What makes you move? Though this is a philosophical question, science tells us that most organisms move throughout their life due to many factors. They could move in search of food or a mate, or towards new surroundings and habitats to live in. Often, their movement is influenced by the existing numbers of their own kind and affects their distribution in an area. This phenomenon is called ‘density-dependent dispersal’. But, what roles do different environmental factors play in this dispersal? In a recent study, scientists from the Indian Institutes of Science Education and Research (IISER), Pune, have identified factors that affect the dispersal patterns of fruit flies (Drosophila melanogaster).
"One way in which species cope with environmental stress, like a drought or climate change, is by moving away to a more suitable habitat. This process of movement is not only shaped by the various stresses that the organisms face, but also by their physiology", explains Prof. Sutirth Dey, an Associate Professor at IISER Pune, and an author of the study.
The researchers of this study, published in the ecological journal, Oikos, have tried to understand the consistency of the dispersal patterns of species across different environments, as well as how males and females react differently to crowding or increase of population in the area that they reside in. The study was supported by funding from Science and Engineering Research Board (SERB).
Previous studies have found that the pre-dispersal context, i.e. the environment an individual faces before dispersal, can affect its migration pattern. But its effects on density-dependent dispersal are poorly understood, and therefore an investigation was carried out to see how pre-dispersal context could alter the dispersal of the fruit flies. It is also known that pre-dispersal context can generate a different impact on males and females, which prompted the researchers of this study to find out whether the dispersal rate was affected by the sex of the individual and presence of the opposite gender.
The scientists carried out three experiments in their lab using about 34,000 fruit flies. They introduced the fruit flies in a conical flask and allowed them to disperse for 4 hours into a transparent plastic tube that was attached to a plastic bottle. The plastic bottle served as the destination for the flies, and it was replaced after every 30 minutes to record the number and the sex of the fruit flies that were collected in the bottle.
The first and second experiments were performed to record the proportion of flies that left the source, also called the dispersal propensity, using two types of groups—one where the number of individuals before dispersal in a group varied, and the other where it was constant. In the third experiment, they separated the males and the females to calculate the dispersal propensity and to observe the dispersal behaviour when the opposite sex was missing. Statistical analysis was carried out to determine if the dispersal was sex-biased.
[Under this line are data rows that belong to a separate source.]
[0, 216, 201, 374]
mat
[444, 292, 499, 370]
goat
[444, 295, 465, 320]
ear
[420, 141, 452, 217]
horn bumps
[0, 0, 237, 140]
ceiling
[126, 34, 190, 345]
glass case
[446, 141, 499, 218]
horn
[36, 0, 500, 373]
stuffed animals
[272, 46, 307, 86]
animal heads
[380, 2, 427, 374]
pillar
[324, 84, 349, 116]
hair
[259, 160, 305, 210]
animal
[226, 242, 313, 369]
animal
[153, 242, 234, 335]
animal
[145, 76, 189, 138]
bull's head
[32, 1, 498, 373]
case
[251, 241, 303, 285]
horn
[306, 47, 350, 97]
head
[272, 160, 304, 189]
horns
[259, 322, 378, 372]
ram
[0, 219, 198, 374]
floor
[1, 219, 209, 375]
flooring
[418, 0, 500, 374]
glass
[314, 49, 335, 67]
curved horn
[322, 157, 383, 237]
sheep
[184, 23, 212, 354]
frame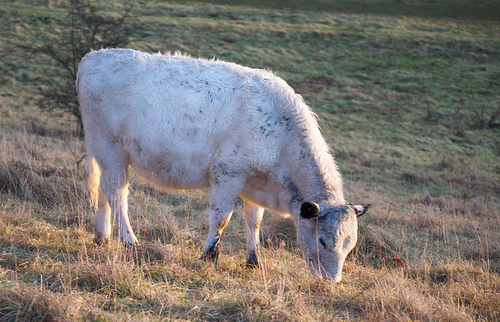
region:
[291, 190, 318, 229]
ear of the sheep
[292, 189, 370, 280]
head of the sheep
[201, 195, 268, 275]
legs of the sheep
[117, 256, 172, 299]
brown grass on the ground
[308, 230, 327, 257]
eye of the sheep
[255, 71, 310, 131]
mane of the sheep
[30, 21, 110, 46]
tree behind the sheep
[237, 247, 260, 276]
hoof of the sheep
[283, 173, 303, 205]
black marking on the sheep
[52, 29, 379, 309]
white sheep is eating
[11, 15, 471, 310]
The animal is in a pasture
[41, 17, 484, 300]
The animal is eating some grass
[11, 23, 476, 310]
The animal is watching for predators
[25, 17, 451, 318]
The animal is on a farm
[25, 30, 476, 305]
The animal is very young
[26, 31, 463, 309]
An animal is standing in the grass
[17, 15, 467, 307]
An animal is out in the sun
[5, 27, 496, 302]
An animal is enjoying the day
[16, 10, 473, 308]
The animal is very relaxed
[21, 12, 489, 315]
The animal is enjoying the peace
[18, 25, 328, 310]
picture of a sheep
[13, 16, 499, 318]
picture taken outdoors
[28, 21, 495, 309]
picture taken during the day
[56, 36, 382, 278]
a solitary cow stands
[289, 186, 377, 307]
the cow is eating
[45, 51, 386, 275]
the cow is white and furry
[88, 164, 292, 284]
the cow has short legs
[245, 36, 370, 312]
the cow's neck is down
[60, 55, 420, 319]
the cow eats grass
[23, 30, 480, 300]
picture taken outside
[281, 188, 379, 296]
Head of a cow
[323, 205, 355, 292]
Face of a bull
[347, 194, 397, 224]
Ear of a bull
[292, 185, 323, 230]
Ear of a bull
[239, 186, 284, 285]
Leg of a bull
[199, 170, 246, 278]
Leg of a bull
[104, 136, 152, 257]
Leg of a bull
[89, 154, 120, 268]
Leg of a bull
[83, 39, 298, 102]
Back of a bull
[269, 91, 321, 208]
Neck of a bull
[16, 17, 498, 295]
This photo is taken outside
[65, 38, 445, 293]
This is a cow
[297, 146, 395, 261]
The cow is grazing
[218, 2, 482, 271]
This is taken in a field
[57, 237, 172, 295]
The grass here is yellow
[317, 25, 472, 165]
The grass here is more green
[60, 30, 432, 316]
The cow is white in color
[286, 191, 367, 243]
The cow has black ears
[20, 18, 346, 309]
This is on a farm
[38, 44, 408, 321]
The cow is dirty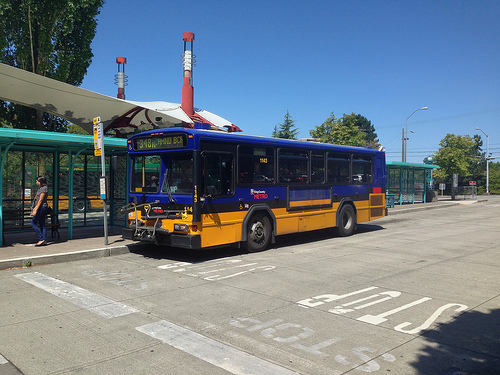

The results of the first two experiments showed that the dispersal of the fruit flies decreased with an increase in their population size. The researchers observed this phenomenon for both sexes. Also, the female fruit flies were found to be less likely to migrate as compared to their male counterparts, and perhaps are more likely to become victims of overcrowding. Overall, the results showed that the sex of the fruit fly could affect its dispersal pattern.
The researchers also observed a unique phenomenon from the third experiment—there was no density-dependent dispersal at all! Since the sexes were segregated, the scientists established that the presence of the other sex was necessary to enable density-dependent dispersal.
What do all these results mean to the field of ecology?
"Our findings highlight that a detailed understanding of the local environment is necessary before dispersal data from field studies are adopted for modelling or conservation applications. Because over/under crowding of habitats is a commonly faced problem during conservation management, the response of species (including movement) to this issue needs significant attention", says Dr. Dey.
His team is currently trying to examine dispersal patterns in depth and understand the evolution of traits favourable for movement in organisms.